A person has been fasting for 24 hours and liver glycogen is nearly depleted. Which process is now the primary source of blood glucose?
AGlycogenolysis from muscle glycogen released into the bloodstream
BGluconeogenesis from lactate, glycerol, and amino acids in the liver
CIncreased intestinal absorption of dietary glucose from slow digestion
DDirect conversion of ketone bodies back into glucose by the liver
After 12–18 hours of fasting, liver glycogen is exhausted. Muscle glycogen cannot contribute to blood glucose because muscle lacks glucose-6-phosphatase — it can only fuel the muscle itself. Ketone bodies cannot be converted back to glucose (the reaction is irreversible). The liver must therefore synthesize new glucose from non-carbohydrate precursors: lactate (from anaerobic glycolysis), glycerol (from lipolysis of triglycerides), and glucogenic amino acids from muscle protein breakdown. This is gluconeogenesis, the dominant glucose source during prolonged fasting.
Question 2 Multiple Choice
After several days of fasting, the rate of muscle protein breakdown decreases significantly. What causes this reduction?
AThe body has fully depleted amino acid stores, so there is nothing left to break down
BRising insulin levels signal muscles to halt proteolysis
CThe brain adapts to use ketone bodies for most of its energy, reducing the demand for gluconeogenesis and thus for amino acid substrates
DAMPK directly inhibits the proteasome once fatty acid levels reach a threshold
Early in fasting, the brain's strict requirement for glucose forces the liver to run gluconeogenesis at high rates, which requires amino acids as substrates, which requires muscle breakdown. But after several days, the brain adapts to derive 60–70% of its energy from ketone bodies rather than glucose. This dramatically reduces the glucose requirement, and thus the demand for gluconeogenic amino acids, and thus the rate of muscle protein catabolism. The key insight is that ketogenesis is not a sign of metabolic failure — it is a protective adaptation that preserves lean body mass.
Question 3 True / False
During an extended fast, the brain relies exclusively on glucose for energy throughout the entire fasting period.
TTrue
FFalse
Answer: False
This is a persistent misconception. The brain has an absolute requirement for glucose that cannot be circumvented in the short term, but after several days of fasting it adapts to use ketone bodies (acetoacetate and β-hydroxybutyrate) for up to 60–70% of its energy. This ketone adaptation is critical: it allows the body to slow the breakdown of muscle protein, which would otherwise be unsustainable. Glucose remains essential for the remaining ~30–40% of brain energy and for red blood cells (which have no mitochondria and cannot use ketones).
Question 4 True / False
In the fasted state, fatty acids become the primary fuel for muscles and other tissues, which spares glucose for organs that cannot use alternatives.
TTrue
FFalse
Answer: True
This glucose-sparing shift is a core feature of the fasted state. As fatty acid oxidation supplies most of the energy for muscle, heart, and other tissues, the limited gluconeogenic output from the liver is preserved for the brain and red blood cells. The body essentially redirects its fuel hierarchy: glucose becomes scarce and reserved for essential consumers, while fatty acids become the abundant general-purpose fuel.
Question 5 Short Answer
What role does AMPK play in the fasted state, and how does its function complement the hormonal signal from glucagon?

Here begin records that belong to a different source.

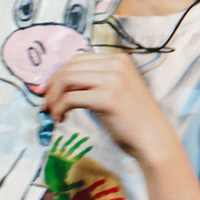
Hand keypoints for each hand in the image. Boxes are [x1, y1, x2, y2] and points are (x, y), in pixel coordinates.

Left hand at [40, 51, 176, 164]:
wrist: (153, 140)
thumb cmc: (133, 120)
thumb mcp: (115, 91)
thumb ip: (95, 81)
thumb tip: (59, 82)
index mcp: (119, 59)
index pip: (78, 59)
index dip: (58, 74)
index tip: (48, 91)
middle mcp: (117, 64)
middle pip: (70, 67)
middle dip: (52, 85)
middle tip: (46, 104)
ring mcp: (113, 80)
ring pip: (67, 80)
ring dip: (54, 97)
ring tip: (53, 112)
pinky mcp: (108, 98)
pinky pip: (70, 98)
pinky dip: (59, 108)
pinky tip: (61, 118)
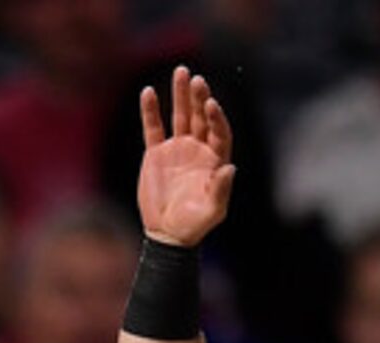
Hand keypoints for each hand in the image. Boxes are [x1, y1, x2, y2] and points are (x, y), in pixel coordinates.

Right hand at [136, 65, 234, 248]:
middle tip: (196, 79)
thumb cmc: (194, 225)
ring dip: (180, 95)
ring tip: (180, 71)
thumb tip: (230, 168)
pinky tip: (149, 92)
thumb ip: (221, 190)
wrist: (167, 234)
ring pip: (180, 116)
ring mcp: (177, 149)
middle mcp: (198, 150)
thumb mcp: (213, 211)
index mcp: (215, 160)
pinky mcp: (156, 153)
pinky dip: (151, 111)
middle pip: (201, 117)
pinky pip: (153, 127)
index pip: (219, 131)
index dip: (216, 117)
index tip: (211, 104)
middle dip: (199, 98)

Think about your answer, then reveal below.
Model answer: AMPK (AMP-activated protein kinase) is a cellular fuel gauge that activates when ATP falls and AMP accumulates. It promotes catabolic pathways (fatty acid oxidation, autophagy) and inhibits anabolic ones (fatty acid synthesis, protein synthesis). Glucagon signals the whole organism to mobilize fuel — through the bloodstream, affecting liver and adipose tissue. AMPK operates within each cell to shift its own metabolism to match: a cell experiencing energy stress activates AMPK independently of circulating hormones. Together, they create a two-layer coordination: hormonal signaling sets the systemic context, and AMPK ensures each cell's internal machinery aligns with it.
The distinction between hormonal and intracellular energy sensing is important: AMPK can respond to local energy deficits even when circulating hormone levels haven't changed, and it can maintain the fasted metabolic state in peripheral tissues during periods when blood glucagon levels fluctuate. This redundancy makes the fasting response robust to noise in hormonal signaling.